2/ to push this out before the election. They probably had some staffers at the Prog caucus who were on board with that. Perhaps even ex-colleagues if theirs. Somehow they came up with a way to push it public. It’s clear that most of the reps, I think actually all of …
Why do we think they want this letter to come out before the election? My guess is that they realize, too late, the folly of having a vital national interest (I consider Ukraine’s victory to be a vital national interest, YMMV) tied to a party that is about to have its collective ass kicked in an election. They also realized that the overwhelming majority of Americans care a lot more about inflation and gas prices than they do about Ukraine, and seeming to focus on that subject to the exclusion of pocketbook issues is not a great move.
3/ the reps who’ve spoken publicly have said they didn’t even know it was coming out. Jayapal is no fool. She wouldn’t knowingly blindside her colleagues like that. I suspect that someone got her to nominally sign off while she wasn’t really focused and then ran with it.
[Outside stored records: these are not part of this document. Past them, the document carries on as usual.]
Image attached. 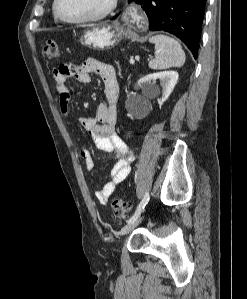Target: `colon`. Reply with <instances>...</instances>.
<instances>
[{
	"label": "colon",
	"mask_w": 247,
	"mask_h": 299,
	"mask_svg": "<svg viewBox=\"0 0 247 299\" xmlns=\"http://www.w3.org/2000/svg\"><path fill=\"white\" fill-rule=\"evenodd\" d=\"M44 54L48 59L59 57V47L55 40H47L44 44ZM112 210L116 217L123 218L131 208V203L122 198H115L111 203Z\"/></svg>",
	"instance_id": "1"
}]
</instances>
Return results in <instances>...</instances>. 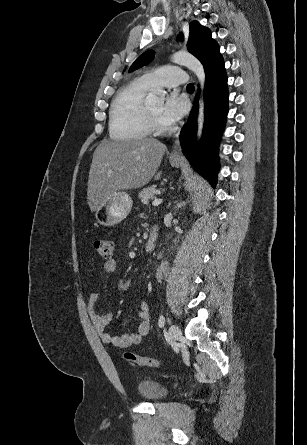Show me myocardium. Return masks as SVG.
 <instances>
[{"label": "myocardium", "mask_w": 307, "mask_h": 445, "mask_svg": "<svg viewBox=\"0 0 307 445\" xmlns=\"http://www.w3.org/2000/svg\"><path fill=\"white\" fill-rule=\"evenodd\" d=\"M145 114L150 126V129L157 133H165L172 130V128L169 125L162 124L152 113L149 104L145 102ZM152 139H158L157 137H153Z\"/></svg>", "instance_id": "myocardium-1"}]
</instances>
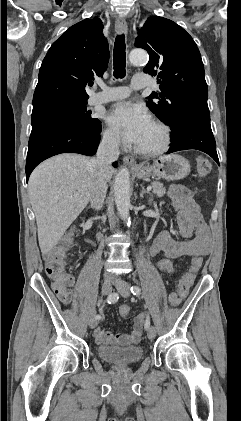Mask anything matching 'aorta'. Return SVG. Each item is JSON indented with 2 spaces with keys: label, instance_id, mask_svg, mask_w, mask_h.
I'll use <instances>...</instances> for the list:
<instances>
[{
  "label": "aorta",
  "instance_id": "762f6f07",
  "mask_svg": "<svg viewBox=\"0 0 241 421\" xmlns=\"http://www.w3.org/2000/svg\"><path fill=\"white\" fill-rule=\"evenodd\" d=\"M133 65H143L148 62V54L143 49H134L129 54ZM114 200L117 211L122 219L129 222L130 209V175L126 167L121 168L114 183Z\"/></svg>",
  "mask_w": 241,
  "mask_h": 421
}]
</instances>
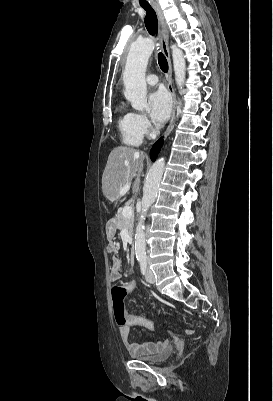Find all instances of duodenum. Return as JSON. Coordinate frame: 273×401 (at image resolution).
Returning a JSON list of instances; mask_svg holds the SVG:
<instances>
[{
  "label": "duodenum",
  "instance_id": "1",
  "mask_svg": "<svg viewBox=\"0 0 273 401\" xmlns=\"http://www.w3.org/2000/svg\"><path fill=\"white\" fill-rule=\"evenodd\" d=\"M129 259L133 263L135 261V248L132 246L129 250Z\"/></svg>",
  "mask_w": 273,
  "mask_h": 401
}]
</instances>
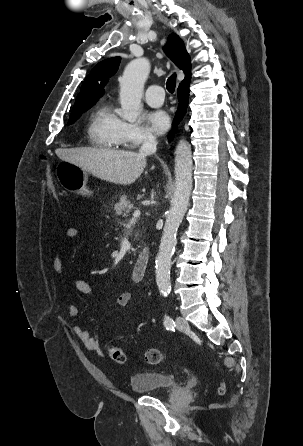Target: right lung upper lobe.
<instances>
[{"instance_id":"obj_1","label":"right lung upper lobe","mask_w":303,"mask_h":446,"mask_svg":"<svg viewBox=\"0 0 303 446\" xmlns=\"http://www.w3.org/2000/svg\"><path fill=\"white\" fill-rule=\"evenodd\" d=\"M164 50L172 61L184 71L185 79L181 83L190 81V57L185 50L183 41L175 33H172ZM120 60V57L104 60L91 70L90 75L86 76L81 86V91L76 98L73 109L95 104L98 101L104 94L103 85L117 72Z\"/></svg>"}]
</instances>
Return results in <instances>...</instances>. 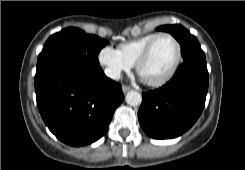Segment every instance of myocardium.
<instances>
[{"label":"myocardium","instance_id":"obj_1","mask_svg":"<svg viewBox=\"0 0 245 170\" xmlns=\"http://www.w3.org/2000/svg\"><path fill=\"white\" fill-rule=\"evenodd\" d=\"M162 37H169L174 41V43L177 47V55H176V58H175L173 65L171 66L169 71L163 77H161L158 80H154V81H148V80L144 79L148 85L153 86V87L162 86V85L166 84L168 81H170L172 79V77L175 75V73H176V71H177V69L181 63V59H182V47H181L179 40L171 33L162 32V33H159L156 37H154L146 45V47L143 49V51L137 57V60L135 62V68H136L137 73L142 77L141 66L148 59V57H149L154 45L156 44V42Z\"/></svg>","mask_w":245,"mask_h":170}]
</instances>
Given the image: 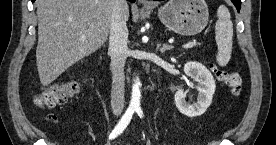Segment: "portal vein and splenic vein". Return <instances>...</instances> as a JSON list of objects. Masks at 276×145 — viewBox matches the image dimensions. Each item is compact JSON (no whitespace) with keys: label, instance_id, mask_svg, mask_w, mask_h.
Listing matches in <instances>:
<instances>
[{"label":"portal vein and splenic vein","instance_id":"18ae733b","mask_svg":"<svg viewBox=\"0 0 276 145\" xmlns=\"http://www.w3.org/2000/svg\"><path fill=\"white\" fill-rule=\"evenodd\" d=\"M81 39L84 40L85 37H82ZM196 45H197V42H196V41H191V42H188V43L184 44V45L182 46V48L188 49V48L195 47Z\"/></svg>","mask_w":276,"mask_h":145}]
</instances>
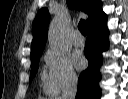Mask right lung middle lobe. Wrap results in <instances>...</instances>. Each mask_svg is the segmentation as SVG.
Listing matches in <instances>:
<instances>
[{
  "label": "right lung middle lobe",
  "mask_w": 128,
  "mask_h": 99,
  "mask_svg": "<svg viewBox=\"0 0 128 99\" xmlns=\"http://www.w3.org/2000/svg\"><path fill=\"white\" fill-rule=\"evenodd\" d=\"M39 57H40V55L31 58V74H30V81H29V83L32 82L33 77L35 76V74H36V72L38 70Z\"/></svg>",
  "instance_id": "right-lung-middle-lobe-1"
}]
</instances>
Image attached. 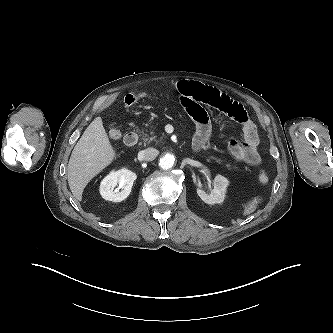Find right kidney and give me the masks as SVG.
Listing matches in <instances>:
<instances>
[{
  "instance_id": "ca27d5eb",
  "label": "right kidney",
  "mask_w": 333,
  "mask_h": 333,
  "mask_svg": "<svg viewBox=\"0 0 333 333\" xmlns=\"http://www.w3.org/2000/svg\"><path fill=\"white\" fill-rule=\"evenodd\" d=\"M137 176L127 169L112 171L100 184V194L108 201L121 202L130 194Z\"/></svg>"
}]
</instances>
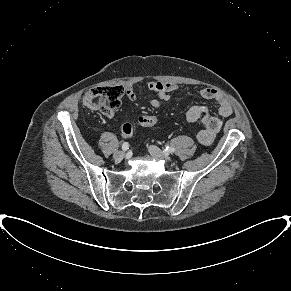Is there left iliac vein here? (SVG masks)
I'll return each mask as SVG.
<instances>
[{
  "label": "left iliac vein",
  "mask_w": 291,
  "mask_h": 291,
  "mask_svg": "<svg viewBox=\"0 0 291 291\" xmlns=\"http://www.w3.org/2000/svg\"><path fill=\"white\" fill-rule=\"evenodd\" d=\"M148 151L150 155L154 158H158L164 161H171V157L165 154L161 149H159L157 146L151 145L148 148Z\"/></svg>",
  "instance_id": "obj_1"
}]
</instances>
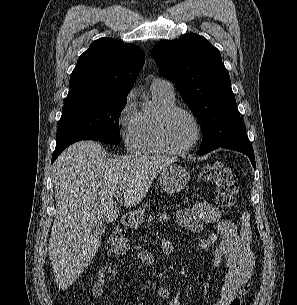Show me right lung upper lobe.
<instances>
[{"instance_id": "cb5924a9", "label": "right lung upper lobe", "mask_w": 297, "mask_h": 305, "mask_svg": "<svg viewBox=\"0 0 297 305\" xmlns=\"http://www.w3.org/2000/svg\"><path fill=\"white\" fill-rule=\"evenodd\" d=\"M142 50L111 38H100L78 59L64 103L86 98L127 96L144 64Z\"/></svg>"}]
</instances>
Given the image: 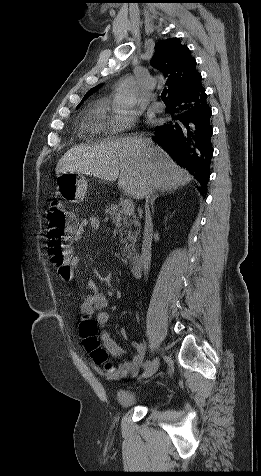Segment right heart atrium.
Instances as JSON below:
<instances>
[{
    "label": "right heart atrium",
    "instance_id": "right-heart-atrium-1",
    "mask_svg": "<svg viewBox=\"0 0 261 476\" xmlns=\"http://www.w3.org/2000/svg\"><path fill=\"white\" fill-rule=\"evenodd\" d=\"M137 121V113L134 110H114L109 119L107 130L111 134H120L130 130Z\"/></svg>",
    "mask_w": 261,
    "mask_h": 476
}]
</instances>
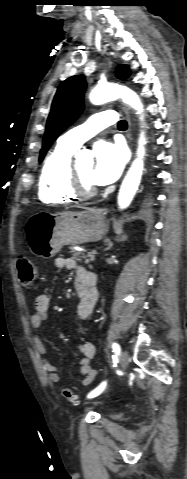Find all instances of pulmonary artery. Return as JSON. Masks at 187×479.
<instances>
[{
  "instance_id": "pulmonary-artery-1",
  "label": "pulmonary artery",
  "mask_w": 187,
  "mask_h": 479,
  "mask_svg": "<svg viewBox=\"0 0 187 479\" xmlns=\"http://www.w3.org/2000/svg\"><path fill=\"white\" fill-rule=\"evenodd\" d=\"M117 121L114 110H107L92 115L84 124L75 127L59 138V142L73 149H78L82 143L96 133Z\"/></svg>"
}]
</instances>
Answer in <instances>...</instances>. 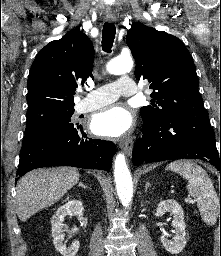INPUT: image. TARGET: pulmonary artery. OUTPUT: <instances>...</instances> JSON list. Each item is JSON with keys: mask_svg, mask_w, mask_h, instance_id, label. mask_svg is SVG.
<instances>
[{"mask_svg": "<svg viewBox=\"0 0 221 256\" xmlns=\"http://www.w3.org/2000/svg\"><path fill=\"white\" fill-rule=\"evenodd\" d=\"M137 92L134 81L129 77H121L117 81L105 84L88 93L77 105V113L96 110L116 101L120 96H131Z\"/></svg>", "mask_w": 221, "mask_h": 256, "instance_id": "obj_1", "label": "pulmonary artery"}]
</instances>
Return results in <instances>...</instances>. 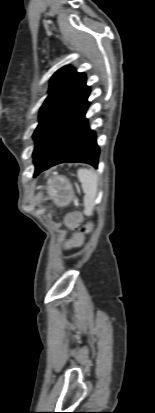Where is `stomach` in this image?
<instances>
[{
    "label": "stomach",
    "instance_id": "1",
    "mask_svg": "<svg viewBox=\"0 0 155 413\" xmlns=\"http://www.w3.org/2000/svg\"><path fill=\"white\" fill-rule=\"evenodd\" d=\"M46 189L49 197L59 206H65L72 200V187L64 177L57 176L49 179Z\"/></svg>",
    "mask_w": 155,
    "mask_h": 413
}]
</instances>
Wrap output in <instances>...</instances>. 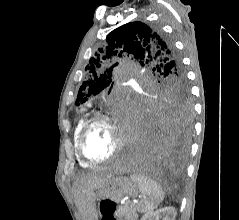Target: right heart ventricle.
Here are the masks:
<instances>
[{
	"instance_id": "1",
	"label": "right heart ventricle",
	"mask_w": 239,
	"mask_h": 220,
	"mask_svg": "<svg viewBox=\"0 0 239 220\" xmlns=\"http://www.w3.org/2000/svg\"><path fill=\"white\" fill-rule=\"evenodd\" d=\"M84 124H85V119L84 118L79 119V121L77 122V125H76L75 130H74V145H75L76 154L79 158L80 165L82 167H90L91 164H89L86 161H84L83 159H81L79 157V153H78V138H79L80 131H81Z\"/></svg>"
}]
</instances>
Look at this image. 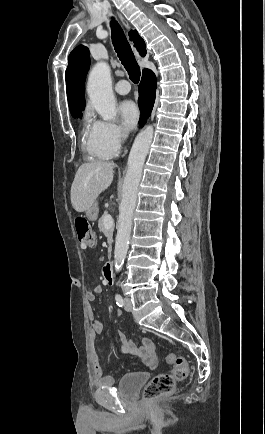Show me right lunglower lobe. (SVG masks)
Segmentation results:
<instances>
[{
    "mask_svg": "<svg viewBox=\"0 0 265 434\" xmlns=\"http://www.w3.org/2000/svg\"><path fill=\"white\" fill-rule=\"evenodd\" d=\"M156 78L152 71L143 70L139 85V108L141 111L140 125H143L151 113L155 101Z\"/></svg>",
    "mask_w": 265,
    "mask_h": 434,
    "instance_id": "obj_1",
    "label": "right lung lower lobe"
}]
</instances>
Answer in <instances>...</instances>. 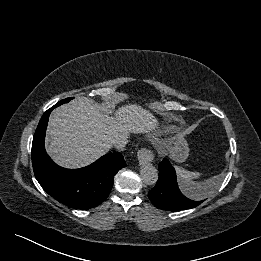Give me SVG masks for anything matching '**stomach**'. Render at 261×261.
I'll use <instances>...</instances> for the list:
<instances>
[{"mask_svg": "<svg viewBox=\"0 0 261 261\" xmlns=\"http://www.w3.org/2000/svg\"><path fill=\"white\" fill-rule=\"evenodd\" d=\"M169 156L176 162H184L189 156L188 143L183 136L178 135L169 148Z\"/></svg>", "mask_w": 261, "mask_h": 261, "instance_id": "stomach-1", "label": "stomach"}]
</instances>
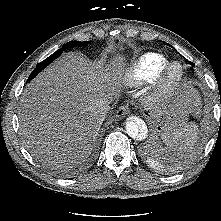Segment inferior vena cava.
Returning <instances> with one entry per match:
<instances>
[{
  "label": "inferior vena cava",
  "mask_w": 221,
  "mask_h": 221,
  "mask_svg": "<svg viewBox=\"0 0 221 221\" xmlns=\"http://www.w3.org/2000/svg\"><path fill=\"white\" fill-rule=\"evenodd\" d=\"M110 101H105L103 103L100 104V112L102 114V116L105 118V115L108 113V111H110L111 107H110ZM103 118V120H104Z\"/></svg>",
  "instance_id": "602c4592"
}]
</instances>
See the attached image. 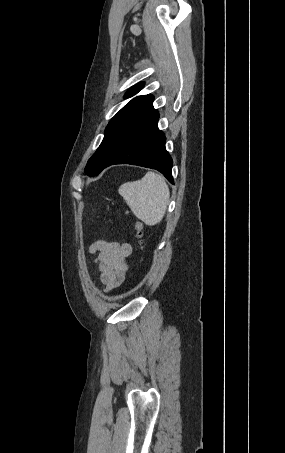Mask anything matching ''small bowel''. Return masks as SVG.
Returning <instances> with one entry per match:
<instances>
[{
	"instance_id": "obj_1",
	"label": "small bowel",
	"mask_w": 285,
	"mask_h": 453,
	"mask_svg": "<svg viewBox=\"0 0 285 453\" xmlns=\"http://www.w3.org/2000/svg\"><path fill=\"white\" fill-rule=\"evenodd\" d=\"M90 252L97 254V272L105 290L120 286L128 271L127 257L132 253L131 245L98 240L91 245Z\"/></svg>"
}]
</instances>
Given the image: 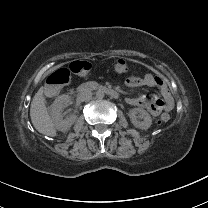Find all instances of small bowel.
I'll list each match as a JSON object with an SVG mask.
<instances>
[{
	"label": "small bowel",
	"mask_w": 208,
	"mask_h": 208,
	"mask_svg": "<svg viewBox=\"0 0 208 208\" xmlns=\"http://www.w3.org/2000/svg\"><path fill=\"white\" fill-rule=\"evenodd\" d=\"M126 85L130 87H157L161 99H153L145 96L132 97L127 101L134 106H141L148 109L151 114L157 116L162 111H170L173 107V98L166 81L159 76L147 74L144 76L131 75L125 79Z\"/></svg>",
	"instance_id": "small-bowel-1"
}]
</instances>
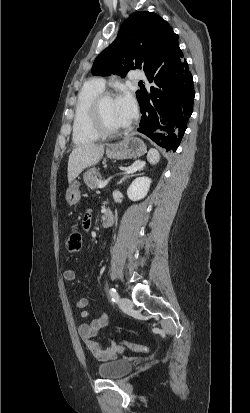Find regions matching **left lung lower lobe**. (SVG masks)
<instances>
[{"label":"left lung lower lobe","mask_w":250,"mask_h":413,"mask_svg":"<svg viewBox=\"0 0 250 413\" xmlns=\"http://www.w3.org/2000/svg\"><path fill=\"white\" fill-rule=\"evenodd\" d=\"M155 58V66L146 73L151 86L137 92L142 113L138 131L175 152L193 110V78L178 37L161 41Z\"/></svg>","instance_id":"obj_1"}]
</instances>
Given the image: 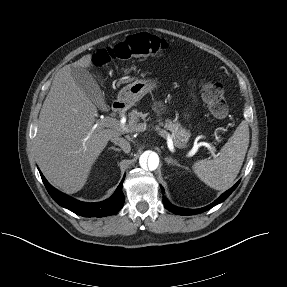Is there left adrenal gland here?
Returning <instances> with one entry per match:
<instances>
[{
	"label": "left adrenal gland",
	"mask_w": 287,
	"mask_h": 287,
	"mask_svg": "<svg viewBox=\"0 0 287 287\" xmlns=\"http://www.w3.org/2000/svg\"><path fill=\"white\" fill-rule=\"evenodd\" d=\"M165 162H166L168 165H176V166H179V167H183V166H181L176 160L172 159L171 157H166V158H165Z\"/></svg>",
	"instance_id": "obj_1"
}]
</instances>
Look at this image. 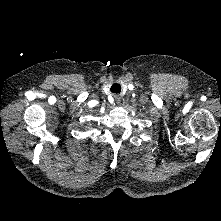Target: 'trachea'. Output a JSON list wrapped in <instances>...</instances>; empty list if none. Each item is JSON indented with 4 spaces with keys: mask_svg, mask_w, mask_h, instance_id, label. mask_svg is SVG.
<instances>
[{
    "mask_svg": "<svg viewBox=\"0 0 221 221\" xmlns=\"http://www.w3.org/2000/svg\"><path fill=\"white\" fill-rule=\"evenodd\" d=\"M111 92L112 93H116V94H119L121 92V85L118 84V83H114L112 86H111Z\"/></svg>",
    "mask_w": 221,
    "mask_h": 221,
    "instance_id": "trachea-1",
    "label": "trachea"
}]
</instances>
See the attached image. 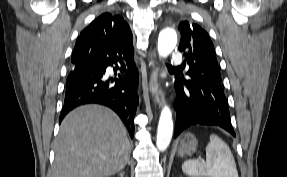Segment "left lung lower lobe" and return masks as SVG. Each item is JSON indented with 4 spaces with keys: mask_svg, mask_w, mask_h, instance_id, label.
I'll list each match as a JSON object with an SVG mask.
<instances>
[{
    "mask_svg": "<svg viewBox=\"0 0 287 177\" xmlns=\"http://www.w3.org/2000/svg\"><path fill=\"white\" fill-rule=\"evenodd\" d=\"M174 87V107L177 113L174 137L195 124L218 125L235 136L221 88L215 86L204 91L200 85L179 76L175 77Z\"/></svg>",
    "mask_w": 287,
    "mask_h": 177,
    "instance_id": "1",
    "label": "left lung lower lobe"
}]
</instances>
4/ Perhaps it was presented to her as well, everybody’s already signed it and we’ve just been waiting to release it. My point isnt to defend Jayapal. This reflects very badly on her. But she’s a sharp person and she didn’t react like someone who was really clear or prepped for …
5/ this. I think some outside groups and perhaps some staffers who were more invested in their own views than being straight with their employers pulled a fast one (though perhaps with a notional sign off) and figured once it was out the reps couldn’t walk away from it.
6/ I’ll note that the Quincy folks were pretty pumped when the letter came out and seemed to have their own write up pretty much right when the Post broke the story.
7/ Sometimes to make an omelette you have to break some eggs, as they say. In this case, I think folks figured they already had the signatures and once it was out the signers hands would be tied. If there were hard feelings, well, broken eggs. But lots of the signers …
8/ moved pretty quickly into the okay fuck this camp and it all spiraled from there. The end.
9/ And there’s more. More than a few people reacted to this like a whole lot of work went into it and people supposedly behind it just went and ruined everything.
10/ Some are defending the staffers.
11/ The Post appears to confirm what seemed clear: that no one alerted House Democrats, including the people who signed the letter last summer, that it was being released.
Marshall uses this quote from the Washington Post story headlined Liberal Democrats withdraw letter to Biden that urged him to rethink Ukraine strategy.
Democrats were not made aware that the letter would be issued Monday, including those who had signed the letter over the summer, according to three congressional aides who spoke on the condition of anonymity to speak frankly about private discussions.
The first name in this byline is national politics reporter Amy Wang, the health beat reporter who wrote the original is second.
12/ This really STRONGLY supports the idea that this was someone or several someones pulling a fast one, to force peoples hands. The end (I think).
So this story ends with us possibly knowing less than we did at the beginning. I think Marshall’s explanation of the sequence of events makes a lot of sense. It makes much more sense than Jayapal screwing over her colleagues for fun and games.